*Exercise objective:* Reproduce every one of the records below line for line, keeping each word, number, and mark unchanged.

%%

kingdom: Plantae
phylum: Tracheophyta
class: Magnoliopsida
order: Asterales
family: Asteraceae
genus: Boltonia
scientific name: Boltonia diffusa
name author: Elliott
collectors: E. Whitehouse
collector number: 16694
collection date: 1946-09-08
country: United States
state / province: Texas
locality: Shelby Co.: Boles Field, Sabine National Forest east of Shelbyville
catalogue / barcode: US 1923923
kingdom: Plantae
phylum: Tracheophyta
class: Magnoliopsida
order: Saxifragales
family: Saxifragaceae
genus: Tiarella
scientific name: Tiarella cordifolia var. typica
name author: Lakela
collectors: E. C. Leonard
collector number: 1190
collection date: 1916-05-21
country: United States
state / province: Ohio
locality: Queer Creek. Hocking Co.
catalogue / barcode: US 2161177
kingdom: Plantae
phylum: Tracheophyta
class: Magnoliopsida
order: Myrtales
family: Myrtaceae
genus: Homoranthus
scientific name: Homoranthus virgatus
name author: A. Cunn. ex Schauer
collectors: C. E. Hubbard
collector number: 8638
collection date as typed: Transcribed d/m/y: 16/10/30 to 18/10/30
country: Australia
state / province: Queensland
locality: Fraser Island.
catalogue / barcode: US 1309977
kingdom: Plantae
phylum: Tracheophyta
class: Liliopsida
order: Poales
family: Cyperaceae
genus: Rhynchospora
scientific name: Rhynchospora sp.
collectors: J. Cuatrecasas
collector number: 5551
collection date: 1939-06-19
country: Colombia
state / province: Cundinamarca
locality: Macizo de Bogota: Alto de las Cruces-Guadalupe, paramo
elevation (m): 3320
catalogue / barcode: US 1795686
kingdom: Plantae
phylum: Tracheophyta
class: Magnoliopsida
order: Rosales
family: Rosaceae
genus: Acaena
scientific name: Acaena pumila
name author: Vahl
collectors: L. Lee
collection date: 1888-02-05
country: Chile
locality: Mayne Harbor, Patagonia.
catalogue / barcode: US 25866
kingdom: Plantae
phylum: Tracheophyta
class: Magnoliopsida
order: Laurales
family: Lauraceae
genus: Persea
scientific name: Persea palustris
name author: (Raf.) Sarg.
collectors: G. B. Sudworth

%%

*Answer to this task:*
kingdom: Plantae
phylum: Tracheophyta
class: Magnoliopsida
order: Asterales
family: Asteraceae
genus: Boltonia
scientific name: Boltonia diffusa
name author: Elliott
collectors: E. Whitehouse
collector number: 16694
collection date: 1946-09-08
country: United States
state / province: Texas
locality: Shelby Co.: Boles Field, Sabine National Forest east of Shelbyville
catalogue / barcode: US 1923923
kingdom: Plantae
phylum: Tracheophyta
class: Magnoliopsida
order: Saxifragales
family: Saxifragaceae
genus: Tiarella
scientific name: Tiarella cordifolia var. typica
name author: Lakela
collectors: E. C. Leonard
collector number: 1190
collection date: 1916-05-21
country: United States
state / province: Ohio
locality: Queer Creek. Hocking Co.
catalogue / barcode: US 2161177
kingdom: Plantae
phylum: Tracheophyta
class: Magnoliopsida
order: Myrtales
family: Myrtaceae
genus: Homoranthus
scientific name: Homoranthus virgatus
name author: A. Cunn. ex Schauer
collectors: C. E. Hubbard
collector number: 8638
collection date as typed: Transcribed d/m/y: 16/10/30 to 18/10/30
country: Australia
state / province: Queensland
locality: Fraser Island.
catalogue / barcode: US 1309977
kingdom: Plantae
phylum: Tracheophyta
class: Liliopsida
order: Poales
family: Cyperaceae
genus: Rhynchospora
scientific name: Rhynchospora sp.
collectors: J. Cuatrecasas
collector number: 5551
collection date: 1939-06-19
country: Colombia
state / province: Cundinamarca
locality: Macizo de Bogota: Alto de las Cruces-Guadalupe, paramo
elevation (m): 3320
catalogue / barcode: US 1795686
kingdom: Plantae
phylum: Tracheophyta
class: Magnoliopsida
order: Rosales
family: Rosaceae
genus: Acaena
scientific name: Acaena pumila
name author: Vahl
collectors: L. Lee
collection date: 1888-02-05
country: Chile
locality: Mayne Harbor, Patagonia.
catalogue / barcode: US 25866
kingdom: Plantae
phylum: Tracheophyta
class: Magnoliopsida
order: Laurales
family: Lauraceae
genus: Persea
scientific name: Persea palustris
name author: (Raf.) Sarg.
collectors: G. B. Sudworth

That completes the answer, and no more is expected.